**PAGINA**:
La rifunzionalizzazione come spazio per il contemporaneo è del 2012 e dal ‘14 sono stati ospitati, naturalmente Marchetti Lamera, Bianco Valente, Gianni Caravaggio, Vincenzo Marsiglia, Artan (Shalsi), Goldschmied & Chiari, Marco Strappato, Fabio Dartizio, Adeline De Monseignat, Driton Selmani, Mathew Mcwilliams, Giuseppe Teofilo, Rebecca Ward, Emanuel Röhss, Patrick Jacobs… dimentico qualcuno Roberto?

**DATI ARCHIVIATI**:
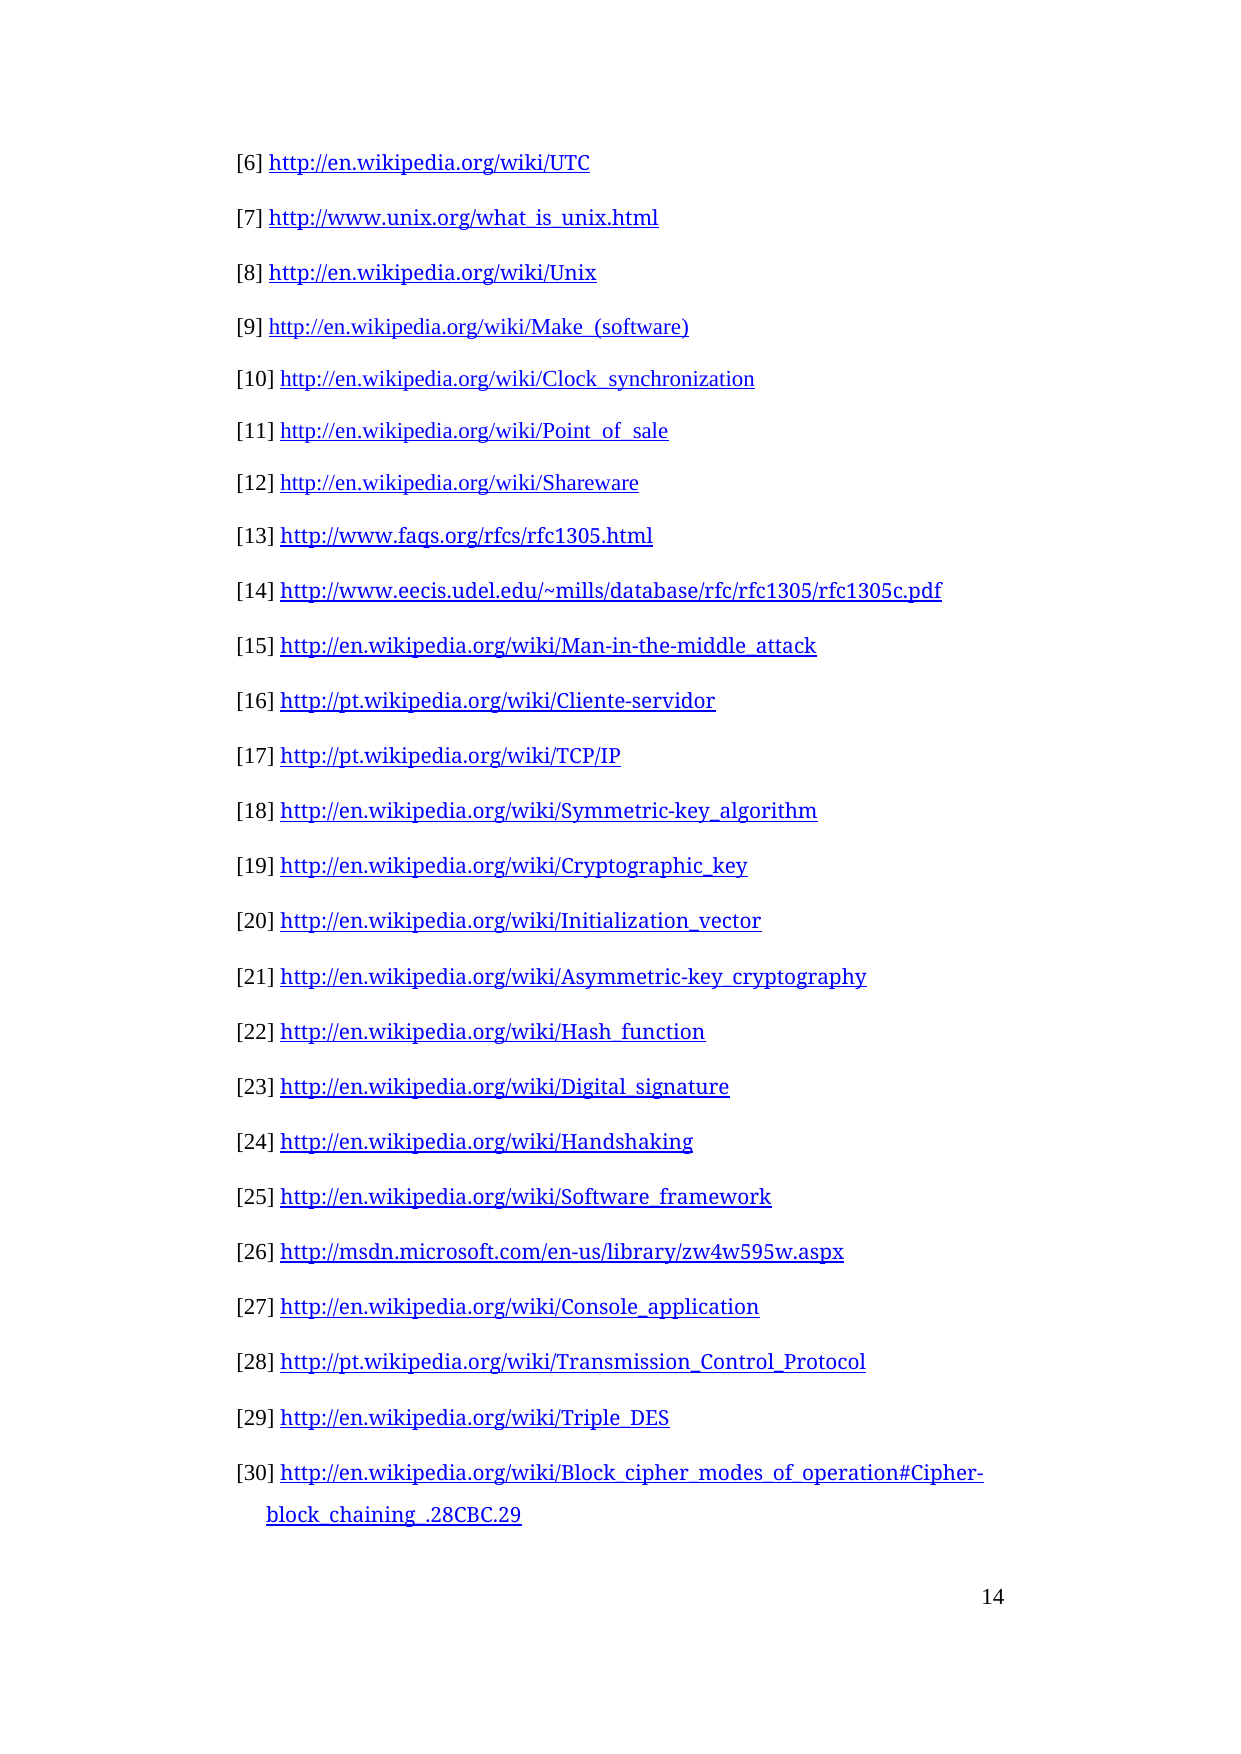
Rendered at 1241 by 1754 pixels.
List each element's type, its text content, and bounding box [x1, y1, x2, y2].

**ESERCIZI**:
• 1. Secondo il brano sullo spazio per il contemporaneo, in quale anno risale la rifunzionalizzazione?
• 2. Prosegui il brano sullo spazio per il contemporaneo subito dopo la domanda "dimentico qualcuno Roberto?".

**RISULTATI PER ESERCIZIO**:
• 1. Al 2012.

• 2.
Sono trascorsi quasi 10 anni e per il decennale vogliamo tracciare la storia espositiva di Exchiesetta attraverso un catalogo che racconti le mostre e le opere prodotte. Oltre agli interventi citati voglio ricordare alcuni “progetti speciali”, prodotti anche fuori, come la scultura Eterno presente di Gianpietro Carlesso, realizzata nel corso di una residenza di tre mesi sulla balconata centrale di Polignano a Mare nel 2014. Abbiamo anche lavorato alla prima edizione del COAST Festival nel 2019 con un secondo intervento di Gianni Caravaggio e c’è stata una bella collaborazione con la Fondazione Pino Pascali in occasione della mostra di Lucia Veronesi nell’ambito del progetto Sta come Torre nel 2020. Per noi sono state importanti anche queste operazioni outdoor, auspichiamo di produrne ancora.
Antonio Marchetti Lamera. Teatro d’ombra
a cura di Roberto Lacarbonara
Fino all’8 agosto 2021
Mostra visibile 24/24 h
Exchiesetta
vico Santo Stefano, Polignano a Mare (BA)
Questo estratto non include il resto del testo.